Resume the passage below about the Board's findings on the bar applicant's omissions, picking up right after its final sentence.

**Reading passage**
────

I believe the Board erred in its findings of fact and conclusions. It appears to me that if the appellant had included all the matters on his application which he omitted it would not have prevented him from taking the bar examination. The appellant must have known this and the only plausible reason for his failing to do so was inadvertence. He may not have understood the importance of furnishing this explanation but this does not mean he consciously attempted to mislead the Board. I believe the testimony of the appellant was credible and there was no contrary evidence. The Board should have accepted it. See In re Rogers, 297 N.C. 48, 253 S.E.2d 912 (1979).

────

**Data provided**
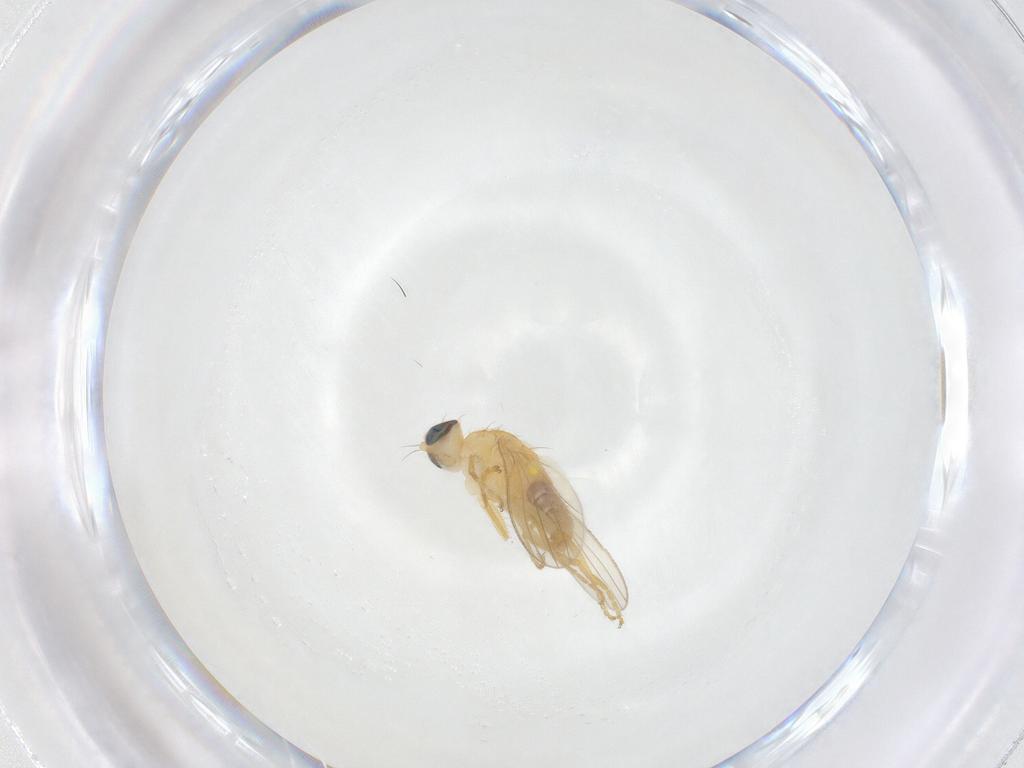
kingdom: Animalia
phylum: Arthropoda
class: Insecta
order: Diptera
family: Chyromyidae
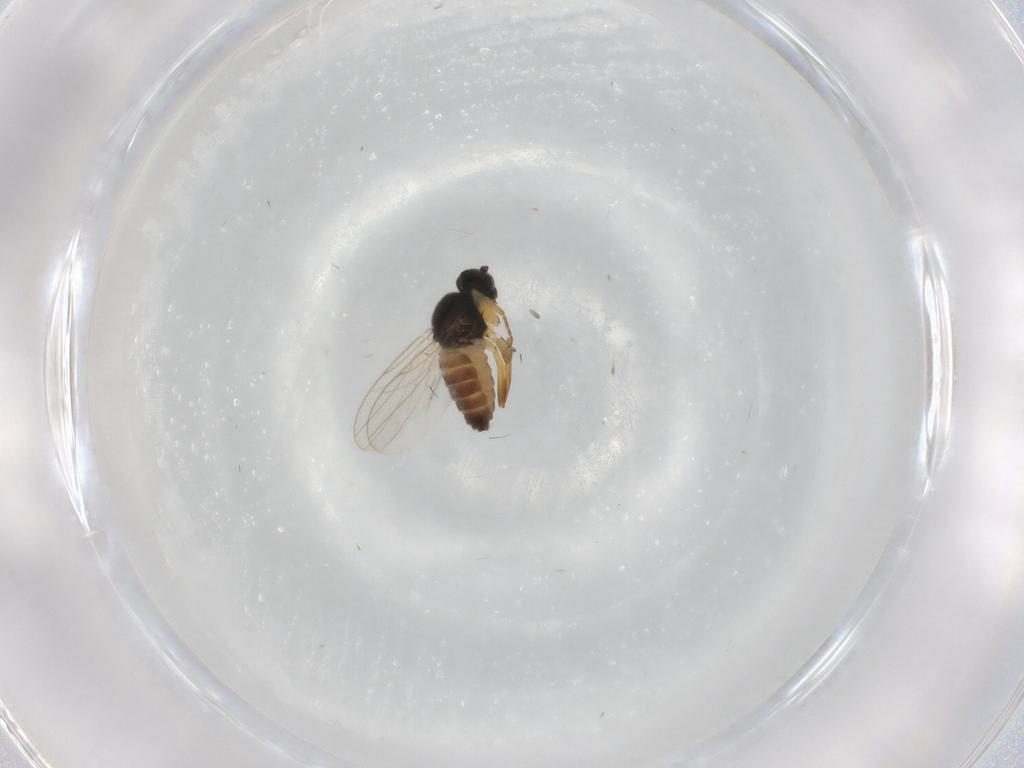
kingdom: Animalia
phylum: Arthropoda
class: Insecta
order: Diptera
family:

────

**Exercise response**
As to the finding that while he was practicing law in West Virginia he demonstrated a pattern of carelessness, neglect, and inattention to detail, the Board held this was based on the failure to pay the debt to the private investigator, his failure to pay his rent, his failure to review his files after his law practice was closed to see if any other payments were due, and his failure to deliver a file to a client for whom he had obtained a judgment. *677The failure to pay the rent and the failure to pay the private investigator were matters that occurred after the appellant’s West Virginia law practice was closed. I do not believe they support any conclusion as to what he did while practicing law in West Virginia. There is no evidence as to anything that would have been revealed had the files been reviewed. I do not believe this supports any conclusions as to how the appellant practiced law in West Virginia. The evidence showed that the appellant represented 298 clients while practicing law in West Virginia. The finding by the Board against him is that he failed to deliver a file to one client. If we add to this his overlooking a bill to a private investigator until the matter was called to his attention, I hardly believe this establishes a pattern of carelessness, neglect, and inattention to detail in his West Virginia law practice.
I vote to reverse the Board of Law Examiners.
Justice MITCHELL joins in this dissenting opinion.